Having a big why makes the how of money management feel more possible. If there is a real purpose driving your plan you will feel more compelled to save instead of deprived when you don’t spend. The sense of purpose creates a real shift in attitude that helps you see it isn’t that you can’t spend but that you are choosing not to spend. You are choosing your big why over a small, fleeting pleasure. Your sense of self is immeasurably bolstered by making a plan and sticking with it – much more than it is by getting another tech gadget. What is your big why? Is it saving for a house you can raise your children in? Is it knowing you can take care of yourself and pay your bills? The security of having a safety net to handle emergencies? Planning for a comfortable retirement? Maybe it is saving enough money to start a business or buy a car. Name your big why now and use the passion you feel to help you figure out the how (of saving/getting the money to fuel your why).

What is the purpose of money in your life? What role does it serve?
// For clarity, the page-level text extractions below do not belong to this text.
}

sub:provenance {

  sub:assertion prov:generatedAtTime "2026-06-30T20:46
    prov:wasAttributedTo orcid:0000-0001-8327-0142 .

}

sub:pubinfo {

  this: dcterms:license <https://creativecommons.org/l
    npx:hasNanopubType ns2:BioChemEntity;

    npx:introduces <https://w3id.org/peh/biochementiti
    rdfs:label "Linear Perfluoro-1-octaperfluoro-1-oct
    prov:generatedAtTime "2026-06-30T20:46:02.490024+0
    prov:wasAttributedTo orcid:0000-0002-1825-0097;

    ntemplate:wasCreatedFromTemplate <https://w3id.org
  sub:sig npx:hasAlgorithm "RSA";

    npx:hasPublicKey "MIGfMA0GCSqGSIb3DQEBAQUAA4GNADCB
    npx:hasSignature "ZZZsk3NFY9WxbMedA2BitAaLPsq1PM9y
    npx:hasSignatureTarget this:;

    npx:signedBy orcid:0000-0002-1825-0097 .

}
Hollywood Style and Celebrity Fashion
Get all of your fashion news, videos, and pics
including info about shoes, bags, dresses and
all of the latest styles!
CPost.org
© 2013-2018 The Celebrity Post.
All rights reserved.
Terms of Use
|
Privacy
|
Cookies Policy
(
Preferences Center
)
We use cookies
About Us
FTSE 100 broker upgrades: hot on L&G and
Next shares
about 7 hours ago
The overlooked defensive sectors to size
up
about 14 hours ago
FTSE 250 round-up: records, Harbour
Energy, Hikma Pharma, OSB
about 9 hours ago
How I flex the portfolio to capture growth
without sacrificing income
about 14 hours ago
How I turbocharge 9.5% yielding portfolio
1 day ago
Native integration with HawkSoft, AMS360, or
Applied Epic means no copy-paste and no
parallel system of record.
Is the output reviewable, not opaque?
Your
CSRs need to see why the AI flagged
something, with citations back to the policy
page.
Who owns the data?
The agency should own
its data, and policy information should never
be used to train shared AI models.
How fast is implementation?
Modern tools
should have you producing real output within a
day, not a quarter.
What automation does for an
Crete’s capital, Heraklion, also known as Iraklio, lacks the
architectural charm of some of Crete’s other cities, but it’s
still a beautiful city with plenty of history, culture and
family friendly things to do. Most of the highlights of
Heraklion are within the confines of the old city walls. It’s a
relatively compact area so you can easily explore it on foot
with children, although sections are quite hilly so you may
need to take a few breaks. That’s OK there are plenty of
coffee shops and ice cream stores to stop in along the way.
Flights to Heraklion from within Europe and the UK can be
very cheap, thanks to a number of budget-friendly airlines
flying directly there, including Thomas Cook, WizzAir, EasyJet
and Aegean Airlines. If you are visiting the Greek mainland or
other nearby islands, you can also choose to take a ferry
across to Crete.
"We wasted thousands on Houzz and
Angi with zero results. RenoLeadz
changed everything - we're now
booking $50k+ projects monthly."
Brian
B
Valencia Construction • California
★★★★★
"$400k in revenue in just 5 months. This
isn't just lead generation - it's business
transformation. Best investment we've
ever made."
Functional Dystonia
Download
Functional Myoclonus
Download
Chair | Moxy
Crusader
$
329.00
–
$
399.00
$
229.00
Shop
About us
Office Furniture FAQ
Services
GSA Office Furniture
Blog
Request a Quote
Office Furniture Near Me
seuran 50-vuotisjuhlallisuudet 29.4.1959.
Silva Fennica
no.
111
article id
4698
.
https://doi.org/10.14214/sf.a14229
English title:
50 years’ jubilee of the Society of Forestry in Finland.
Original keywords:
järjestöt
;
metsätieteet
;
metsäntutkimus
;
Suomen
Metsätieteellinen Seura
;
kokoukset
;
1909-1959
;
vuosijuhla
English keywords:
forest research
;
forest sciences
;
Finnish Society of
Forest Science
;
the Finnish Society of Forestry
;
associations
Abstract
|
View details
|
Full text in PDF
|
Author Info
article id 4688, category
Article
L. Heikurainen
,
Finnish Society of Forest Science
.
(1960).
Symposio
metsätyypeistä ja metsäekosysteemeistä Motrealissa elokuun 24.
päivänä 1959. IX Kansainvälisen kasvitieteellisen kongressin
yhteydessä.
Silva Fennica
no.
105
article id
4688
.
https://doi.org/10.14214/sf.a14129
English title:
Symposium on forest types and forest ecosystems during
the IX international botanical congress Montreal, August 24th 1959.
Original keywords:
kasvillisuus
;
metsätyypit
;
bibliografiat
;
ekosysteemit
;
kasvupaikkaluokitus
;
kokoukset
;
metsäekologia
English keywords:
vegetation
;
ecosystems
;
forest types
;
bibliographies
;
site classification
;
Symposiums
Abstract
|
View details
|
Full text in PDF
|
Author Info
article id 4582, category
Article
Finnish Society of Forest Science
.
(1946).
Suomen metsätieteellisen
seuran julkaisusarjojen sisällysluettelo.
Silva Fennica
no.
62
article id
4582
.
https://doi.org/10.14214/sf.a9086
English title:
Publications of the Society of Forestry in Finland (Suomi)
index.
Think of a time when you saved a lot of money. Was it for a wedding, to buy a bike or even a car? Or was it to take a vacation or buy a house? You were able to do that because you were motivated by a very specific and desirable reward. To repeat that same habit in your daily life it is important to identify whatever that thing is (your why) that is so desirable that it makes the impulse to buy seem pale in comparison. Think not in terms of what you can’t buy but what you will be able to do as a result of your choice not to spend in this moment. Remember, money gives you options. If you have $500 saved you can better handle emergencies. It doesn’t matter how little you have to start. It only matters that you protect your financial future by making a savings plan in the present.